Why invest in REITs?

REITs provide investors with an opportunity to invest in real estate without owning physical property. They offer regular income in the form of dividends and capital appreciation.

How does a company qualify as a REIT?

To qualify as a REIT, a company must meet certain requirements set by the Internal Revenue Service (IRS). These requirements include distributing at least 90% of its taxable income to shareholders as dividends and investing at least 75% of its assets in real estate.

Where do REITs invest?

REITs invest in a variety of real estate assets, including office buildings, shopping centers, apartments, hotels, and warehouses. Some REITs specialize in specific types of real estate, such as healthcare facilities or data centers.

Can REITs lose money?

A rise in short-term interest rates diminishes profits, potentially eradicating them entirely. Further increases could lead to losses for the REIT, contributing to their significant volatility and unpredictable dividend payouts.

Is REIT better than stocks?

REITs and stocks offer different investment benefits. REITs provide exposure to real estate, offering diversification, stable income, and potential for capital appreciation.
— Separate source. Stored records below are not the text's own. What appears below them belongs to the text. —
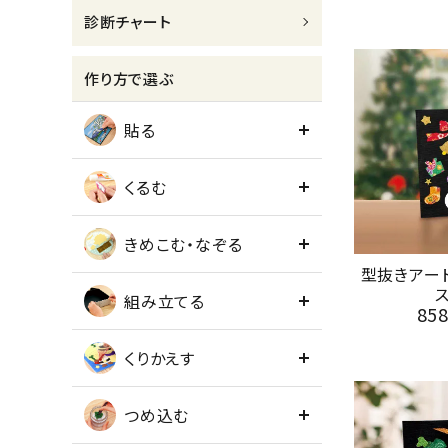
診断チャート
meeting_room
person
ログイン
会員登録
作り方で選ぶ
貼る
くるむ
きめこむ・なぞる
型抜きアー
組み立てる
85
くりかえす
つめ込む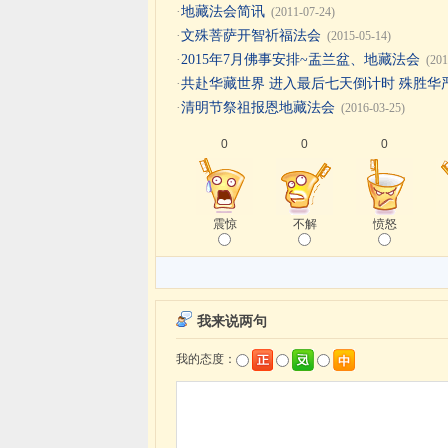
·
地藏法会简讯
(2011-07-24)
·
文殊菩萨开智祈福法会
(2015-05-14)
·
2015年7月佛事安排~盂兰盆、地藏法会
(201
·
共赴华藏世界 进入最后七天倒计时 殊胜华
·
清明节祭祖报恩地藏法会
(2016-03-25)
0
0
0
震惊
不解
愤怒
What is the 90% rule for REITs?

The 90% rule requires REITs to distribute at least 90% of their taxable income to shareholders in the form of dividends, benefiting investors with regular income.

Can I buy 1 unit of REIT in India?

Yes, investors can purchase individual units of REITs in India, allowing them to participate in real estate investments with smaller capital amounts.

Is REIT legal in India?

Yes, REITs were introduced in India in 2014 and are regulated by SEBI (Securities and Exchange Board of India), providing a legal framework for real estate investments.

Are REITs profitable?

REIT profitability depends on various factors such as property performance, rental income, and management efficiency. Well-managed REITs can generate stead

Can a REIT go to zero?

While it's unlikely for a REIT to go to zero, they can experience significant declines in value due to market conditions, mismanagement, or adverse events impacting their underlying properties.